Request. Transcribe, with complete accuracy, all of the entries below except for the pictures.

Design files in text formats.
___

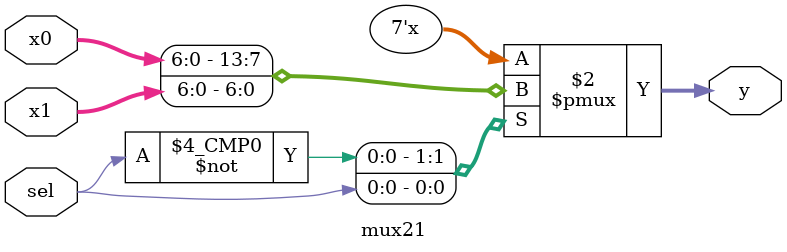
<source format=v>
`timescale 1ns / 1ps


module dataUnit (
    input        clk,
    input        reset,
    input        mode_sel,
    input        set_en,
    input        change_en,
    input        min_data_en,
    input        hour_data_en,
    input        run_stop_en,
    input        clear,
    output [6:0] fndFront,
    output [6:0] fndBack
);

  // front:back 시계-> 시:분 <-> 초:ms/ StopWatch -> 분:초
  wire [6:0] w_timer_ms_min, w_timer_sec_hour;
  wire [6:0] w_stopwatch_sec, w_stopwatch_min;

  mux21 U_FNDFront (
      .sel(mode_sel),
      .x0 (w_timer_ms_min),
      .x1 (w_stopwatch_sec),
      .y  (fndFront)
  );
  mux21 U_FNDBack (
      .sel(mode_sel),
      .x0 (w_timer_sec_hour),
      .x1 (w_stopwatch_min),
      .y  (fndBack)
  );

  stop_watch U_stopWatch (
      .clk(clk),
      .reset(reset),
      .run_stop_en(run_stop_en),
      .clear(clear),
      .sec(w_stopwatch_sec),
      .min(w_stopwatch_min)
  );

  Timer U_Timer (
      .clk(clk),
      .reset(reset),
      .set_en(set_en),
      .change_en(change_en),
      .min_data_en(min_data_en),
      .hour_data_en(hour_data_en),
      .ms_min(w_timer_ms_min),
      .sec_hour(w_timer_sec_hour)
  );

endmodule

module mux21 (
    input sel,
    input [6:0] x0,
    input [6:0] x1,
    output reg [6:0] y
);

  always @(*) begin  //* :always 문안에 있는 모든 변수에 대해
    case (sel)
      1'b0: y = x0;
      1'b1: y = x1;
      default: y = x0;
    endcase
  end
endmodule

</source>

___

Result.
<source format=v>
`timescale 1ns / 1ps


module dataUnit (
    input        clk,
    input        reset,
    input        mode_sel,
    input        set_en,
    input        change_en,
    input        min_data_en,
    input        hour_data_en,
    input        run_stop_en,
    input        clear,
    output [6:0] fndFront,
    output [6:0] fndBack
);

  // front:back 시계-> 시:분 <-> 초:ms/ StopWatch -> 분:초
  wire [6:0] w_timer_ms_min, w_timer_sec_hour;
  wire [6:0] w_stopwatch_sec, w_stopwatch_min;

  mux21 U_FNDFront (
      .sel(mode_sel),
      .x0 (w_timer_ms_min),
      .x1 (w_stopwatch_sec),
      .y  (fndFront)
  );
  mux21 U_FNDBack (
      .sel(mode_sel),
      .x0 (w_timer_sec_hour),
      .x1 (w_stopwatch_min),
      .y  (fndBack)
  );

  stop_watch U_stopWatch (
      .clk(clk),
      .reset(reset),
      .run_stop_en(run_stop_en),
      .clear(clear),
      .sec(w_stopwatch_sec),
      .min(w_stopwatch_min)
  );

  Timer U_Timer (
      .clk(clk),
      .reset(reset),
      .set_en(set_en),
      .change_en(change_en),
      .min_data_en(min_data_en),
      .hour_data_en(hour_data_en),
      .ms_min(w_timer_ms_min),
      .sec_hour(w_timer_sec_hour)
  );

endmodule

module mux21 (
    input sel,
    input [6:0] x0,
    input [6:0] x1,
    output reg [6:0] y
);

  always @(*) begin  //* :always 문안에 있는 모든 변수에 대해
    case (sel)
      1'b0: y = x0;
      1'b1: y = x1;
      default: y = x0;
    endcase
  end
endmodule

</source>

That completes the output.